Citrus Red 2, Citrus Red No. 2, C.I. Solvent Red 80, or C.I. 12156 is an artificial dye. As a food dye, it has been permitted by the US Food and Drug Administration (FDA) since 1956 to color the skin of oranges. Citrus Red 2 is listed by the International Agency for Research on Cancer (IARC) as a group 2B carcinogen, a substance "possibly carcinogenic to humans".

==Properties==
Citrus Red 2 is an orange to yellow solid or a dark red powder with a melting point of 156 °C. It is not soluble in water, but is readily soluble in many organic solvents.

==Use==
In the United States, Citrus Red 2 has sometimes been used to color orange peels, subject to a limit of 2 milligrams per kilogram of oranges. It is permitted when the fruit is intended to be eaten, but not when the fruit is intended for processing; for example, to manufacture orange juice.

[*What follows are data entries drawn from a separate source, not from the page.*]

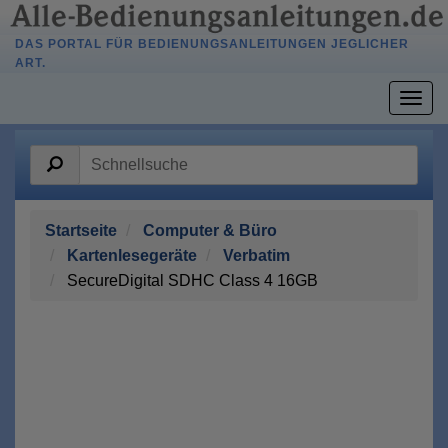
DAS PORTAL FÜR BEDIENUNGSANLEITUNGEN JEGLICHER
ART.
Togg
navig
Startseite
Computer & Büro
Kartenlesegeräte
Verbatim
SecureDigital SDHC Class 4 16GB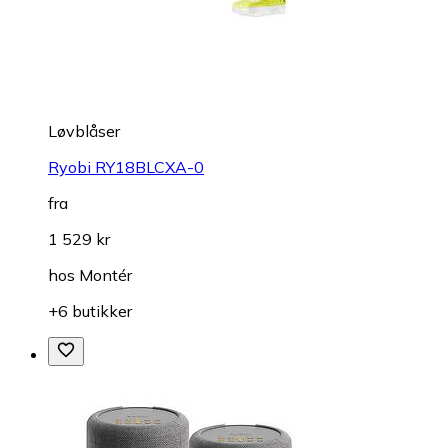
Løvblåser
Ryobi RY18BLCXA-0
fra
1 529 kr
hos
Montér
+6 butikker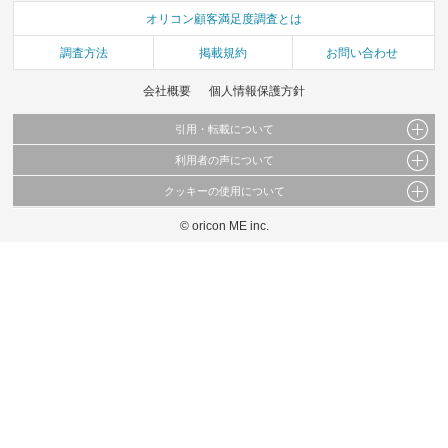
オリコン顧客満足度調査とは
調査方法
掲載規約
お問い合わせ
会社概要
個人情報保護方針
引用・転載について
利用者の声について
当サイトで公開されている情報（文字、写真、イラスト、画像データ等）及びこれらの配
置・編集および構造などについての著作権は株式会社oricon MEに帰属しております。
クッキーの使用について
当サイトに掲載している内容はすべてサービスの利用者が提出された見解・感想です。
これらの情報を権利者の許可なく無断転載・複製などの二次利用を行うことは固く禁じて
弊社が内容について正確性を含め一切保証するものではありません。
おります。
© oricon ME inc.
このサイトでは Cookie を使用して、ユーザーに合わせたコンテンツや広告の表示、ソー
弊社の見解・ 意見ではないことをご理解いただいた上でご覧ください。
シャル メディア機能の提供、広告の表示回数やクリック数の測定を行っています。
また、ユーザーによるサイトの利用状況についても情報を収集し、ソーシャル メディア
や広告配信、データ解析の各パートナーに提供しています。
各パートナーは、この情報とユーザーが各パートナーに提供した他の情報や、ユーザーが
各パートナーのサービスを使用したときに収集した他の情報を組み合わせて使用すること
があります。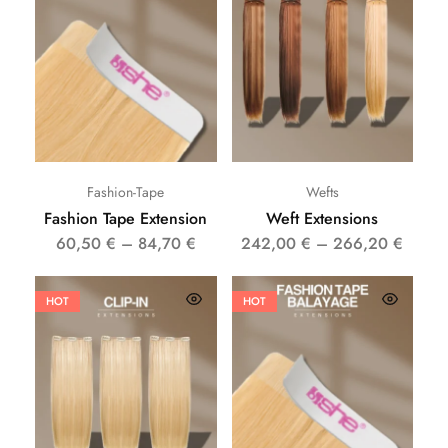
Fashion-Tape
Wefts
Fashion Tape Extension
Weft Extensions
60,50
€
–
84,70
€
242,00
€
–
266,20
€
HOT
HOT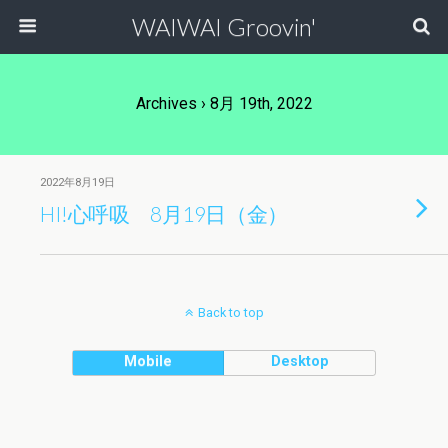
WAIWAI Groovin'
Archives › 8月 19th, 2022
2022年8月19日
HI!心呼吸 8月19日（金）
Back to top
Mobile
Desktop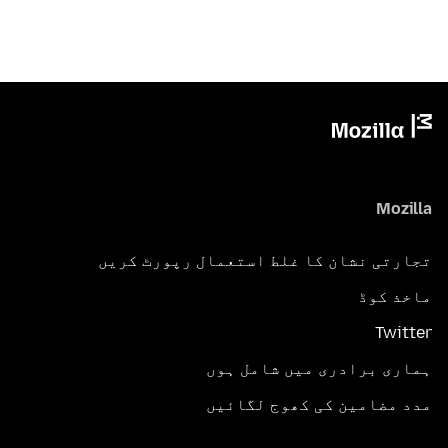
Mozilla
تجارتی نشان کا غلط استعمال رپورٹ کریں
ماخذ کوڈ
Twitter
ہماری برادری میں شامل ہوں
مدد مضامین کی کھوج لگائیں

On April 22, 2025, the FDA announced plans to phase out synthetic food dyes by the end of 2026. This decision, led by FDA Commissioner Martin Makary, was driven by growing concerns over the potential health risks associated with synthetic food dyes. As part of this phase-out, the FDA revealed its intention to revoke approval for Citrus Red 2, along with another restricted-use dye, Orange B.